Considerato che dall’8 agosto 2018 (ultima seduta di borsa prima del crollo del ponte Morandi che provocò 43 vittime) il calo del titolo ha già provocato una riduzione della capitalizzazione di mercato di 1,8 miliardi si tratterebbe di altri 2,2 miliardi di oneri equivalenti a circa 2,2 euro per azione rispetto alla chiusura di ieri (a 20,5 euro circa, comunque ben al di sopra dei 18 euro visti tra agosto e dicembre 2018), così la borsa inizia a prendere le misure, col prezzo di Atlantia che cala di 61 centesimi a 22,08 euro per azione (-2,7% rispetto alla vigilia), in attesa di vedere come finirà.
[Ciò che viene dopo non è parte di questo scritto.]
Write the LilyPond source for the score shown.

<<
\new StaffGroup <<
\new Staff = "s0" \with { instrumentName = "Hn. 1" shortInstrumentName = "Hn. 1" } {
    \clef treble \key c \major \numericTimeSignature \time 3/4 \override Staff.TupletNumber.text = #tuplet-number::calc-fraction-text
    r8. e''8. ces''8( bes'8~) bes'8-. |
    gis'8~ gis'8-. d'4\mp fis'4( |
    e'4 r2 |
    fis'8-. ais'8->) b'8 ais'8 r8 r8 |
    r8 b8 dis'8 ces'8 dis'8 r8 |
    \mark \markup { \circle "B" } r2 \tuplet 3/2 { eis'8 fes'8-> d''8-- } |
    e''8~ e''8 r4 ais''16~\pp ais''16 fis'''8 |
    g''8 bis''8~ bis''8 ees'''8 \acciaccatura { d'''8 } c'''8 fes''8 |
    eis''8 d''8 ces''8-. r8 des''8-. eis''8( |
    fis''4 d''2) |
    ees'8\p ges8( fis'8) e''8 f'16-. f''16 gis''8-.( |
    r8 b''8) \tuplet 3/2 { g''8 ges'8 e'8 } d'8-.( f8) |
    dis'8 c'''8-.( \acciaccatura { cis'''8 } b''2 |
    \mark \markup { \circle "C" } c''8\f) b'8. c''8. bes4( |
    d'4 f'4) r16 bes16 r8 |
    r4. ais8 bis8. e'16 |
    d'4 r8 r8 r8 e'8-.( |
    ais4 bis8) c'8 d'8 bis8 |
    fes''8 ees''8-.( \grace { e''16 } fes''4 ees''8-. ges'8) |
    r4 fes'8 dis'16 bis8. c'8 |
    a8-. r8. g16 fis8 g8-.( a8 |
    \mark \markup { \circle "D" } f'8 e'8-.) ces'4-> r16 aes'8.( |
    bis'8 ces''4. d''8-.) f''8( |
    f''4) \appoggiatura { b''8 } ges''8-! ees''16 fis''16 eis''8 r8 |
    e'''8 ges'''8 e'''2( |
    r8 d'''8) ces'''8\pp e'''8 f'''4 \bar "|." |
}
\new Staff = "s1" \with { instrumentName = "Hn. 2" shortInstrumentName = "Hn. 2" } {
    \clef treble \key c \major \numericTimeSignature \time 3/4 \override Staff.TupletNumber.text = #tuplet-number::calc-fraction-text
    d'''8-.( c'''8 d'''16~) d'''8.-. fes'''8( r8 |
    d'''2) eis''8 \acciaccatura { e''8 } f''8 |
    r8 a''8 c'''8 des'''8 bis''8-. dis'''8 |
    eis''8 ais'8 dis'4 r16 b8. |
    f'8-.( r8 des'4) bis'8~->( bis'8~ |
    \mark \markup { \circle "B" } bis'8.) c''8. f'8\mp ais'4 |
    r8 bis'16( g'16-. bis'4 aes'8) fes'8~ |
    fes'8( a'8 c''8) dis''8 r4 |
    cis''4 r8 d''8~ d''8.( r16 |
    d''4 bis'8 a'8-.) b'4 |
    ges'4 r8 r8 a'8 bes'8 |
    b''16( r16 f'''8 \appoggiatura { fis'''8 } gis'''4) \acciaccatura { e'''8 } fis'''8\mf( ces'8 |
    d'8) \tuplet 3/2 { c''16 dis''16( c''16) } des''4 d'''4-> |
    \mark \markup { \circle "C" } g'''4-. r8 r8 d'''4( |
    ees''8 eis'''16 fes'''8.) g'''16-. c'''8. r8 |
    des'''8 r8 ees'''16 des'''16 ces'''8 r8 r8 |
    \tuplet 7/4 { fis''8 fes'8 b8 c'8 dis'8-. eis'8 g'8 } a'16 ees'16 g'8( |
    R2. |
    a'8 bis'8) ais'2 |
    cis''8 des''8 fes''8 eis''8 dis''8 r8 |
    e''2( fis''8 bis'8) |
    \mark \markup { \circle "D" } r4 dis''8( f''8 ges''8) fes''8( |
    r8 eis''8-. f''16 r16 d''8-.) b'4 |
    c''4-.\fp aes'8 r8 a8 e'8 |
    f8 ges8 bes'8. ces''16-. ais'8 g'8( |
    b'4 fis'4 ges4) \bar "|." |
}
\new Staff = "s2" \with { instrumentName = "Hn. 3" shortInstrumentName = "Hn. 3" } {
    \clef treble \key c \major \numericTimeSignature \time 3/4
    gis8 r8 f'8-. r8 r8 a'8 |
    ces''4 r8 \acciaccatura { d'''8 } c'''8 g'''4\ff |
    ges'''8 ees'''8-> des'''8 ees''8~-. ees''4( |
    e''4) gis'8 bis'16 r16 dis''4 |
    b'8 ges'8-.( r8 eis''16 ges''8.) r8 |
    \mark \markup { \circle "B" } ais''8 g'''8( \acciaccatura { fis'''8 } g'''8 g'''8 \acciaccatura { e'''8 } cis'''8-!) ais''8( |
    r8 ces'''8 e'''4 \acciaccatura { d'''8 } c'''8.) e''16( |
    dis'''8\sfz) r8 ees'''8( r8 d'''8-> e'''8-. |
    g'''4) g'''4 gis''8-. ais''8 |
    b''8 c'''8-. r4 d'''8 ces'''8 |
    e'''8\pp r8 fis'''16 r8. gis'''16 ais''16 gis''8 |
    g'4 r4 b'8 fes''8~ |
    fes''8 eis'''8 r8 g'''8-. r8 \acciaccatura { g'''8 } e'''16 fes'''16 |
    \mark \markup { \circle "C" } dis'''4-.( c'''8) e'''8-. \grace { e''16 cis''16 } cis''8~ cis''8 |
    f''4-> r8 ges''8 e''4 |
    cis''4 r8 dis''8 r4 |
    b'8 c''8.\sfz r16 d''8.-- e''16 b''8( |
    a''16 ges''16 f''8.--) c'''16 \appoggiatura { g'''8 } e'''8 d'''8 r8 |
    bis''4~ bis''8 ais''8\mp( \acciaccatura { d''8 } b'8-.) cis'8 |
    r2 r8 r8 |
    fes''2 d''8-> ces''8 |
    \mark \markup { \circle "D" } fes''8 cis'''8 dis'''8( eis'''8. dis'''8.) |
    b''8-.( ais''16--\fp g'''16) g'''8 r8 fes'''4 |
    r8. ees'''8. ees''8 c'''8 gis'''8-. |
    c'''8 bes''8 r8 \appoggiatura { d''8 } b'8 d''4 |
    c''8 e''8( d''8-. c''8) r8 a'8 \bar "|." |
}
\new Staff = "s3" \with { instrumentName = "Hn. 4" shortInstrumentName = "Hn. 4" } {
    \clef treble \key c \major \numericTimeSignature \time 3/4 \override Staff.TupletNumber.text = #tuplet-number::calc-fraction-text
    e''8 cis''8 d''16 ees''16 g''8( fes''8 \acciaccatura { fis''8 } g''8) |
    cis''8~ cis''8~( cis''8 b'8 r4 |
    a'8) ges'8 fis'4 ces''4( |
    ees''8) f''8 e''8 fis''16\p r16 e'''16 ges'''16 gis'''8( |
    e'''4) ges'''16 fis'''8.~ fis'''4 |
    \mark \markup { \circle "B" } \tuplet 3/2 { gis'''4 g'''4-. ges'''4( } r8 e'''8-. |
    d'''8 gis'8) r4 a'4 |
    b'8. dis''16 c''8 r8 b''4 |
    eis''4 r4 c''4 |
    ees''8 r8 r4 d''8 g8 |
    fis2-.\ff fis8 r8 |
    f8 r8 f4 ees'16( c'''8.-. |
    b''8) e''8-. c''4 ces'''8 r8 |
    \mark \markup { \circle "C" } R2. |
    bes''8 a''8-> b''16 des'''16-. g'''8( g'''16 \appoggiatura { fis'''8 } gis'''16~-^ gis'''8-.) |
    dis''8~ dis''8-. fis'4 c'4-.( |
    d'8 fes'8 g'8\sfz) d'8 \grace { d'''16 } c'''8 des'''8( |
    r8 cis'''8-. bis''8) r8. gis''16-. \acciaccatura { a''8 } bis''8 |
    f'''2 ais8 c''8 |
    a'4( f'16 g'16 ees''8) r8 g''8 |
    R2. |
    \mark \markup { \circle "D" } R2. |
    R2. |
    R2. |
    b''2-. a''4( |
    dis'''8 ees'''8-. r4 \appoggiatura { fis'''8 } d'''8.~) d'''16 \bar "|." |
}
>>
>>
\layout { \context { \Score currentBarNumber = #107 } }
Se per presentare la proposta c’è tempo fino al mese prossimo, per arrivare ad una soluzione definitiva si potrebbe dover attendere fino a giugno, termine ultimo entro cui i Benetton potrebbero decidere di far saltare il tavolo chiedendo la risoluzione anticipata del contratto. Una mossa rischiosa che aprirebbe una lunga guerra legale dall’esito incerto per entrambe le parti, visti i dubbi di costituzionalità della nuova norma (verso la quale tutti i concessionari hanno già presentato ricorso, in particolare per quanto riguarda l’adozione della remunerazione “Rab based”) o il possibile conflitto con le normative europee.
Per contro, accettando la sostanziale riscrittura della concessione (la cui scadenza naturale è fissata al 2038), i Benetton rinuncerebbero ad un regime, figlio di un processo di privatizzazione “predatorio” che portò alla sostanziale svendita del patrimonio pubblico a vantaggio di un piccolo nucleo di oligopolisti, che tra il 2014 e il 2018 ha consentito alla sola Aspi, a fronte circa 720 milioni di investimenti complessivi (tra quelli Aspi e quelli degli altri concessionari) e 400 milioni annui di manutenzioni (includendo anche la spesa per sicurezza), di registrare circa 900 milioni di utile all’anno, in buona misura distribuiti agli azionisti tramite il monte dividendi.
Finora a Ponzano Veneto hanno tenuto duro, forse sperando in una caduta dell’esecutivo e in un atteggiamento meno “spigoloso” da parte di un eventuale governo di centrodestra a trazione leghista. Ma la caduta del Conte-bis sembra allontanarsi ogni giorno di più, mentre i margini per eventuali rilanci sono ormai esigui per non dire nulli se non nella direzione auspicata dal governo. Che, ultimo ma non meno importante particolare, sembra intenzionato a non siglare più concessioni di così vasta portata (Aspi gestisce oltre 3 mila km di autostrade, viadotti e tunnel). L’era degli “oligarchi” italiani si avvia al tramonto, o per non cambiare nulla si dovrà accettare di cambiare tutto? Nelle prossime settimane la risposta.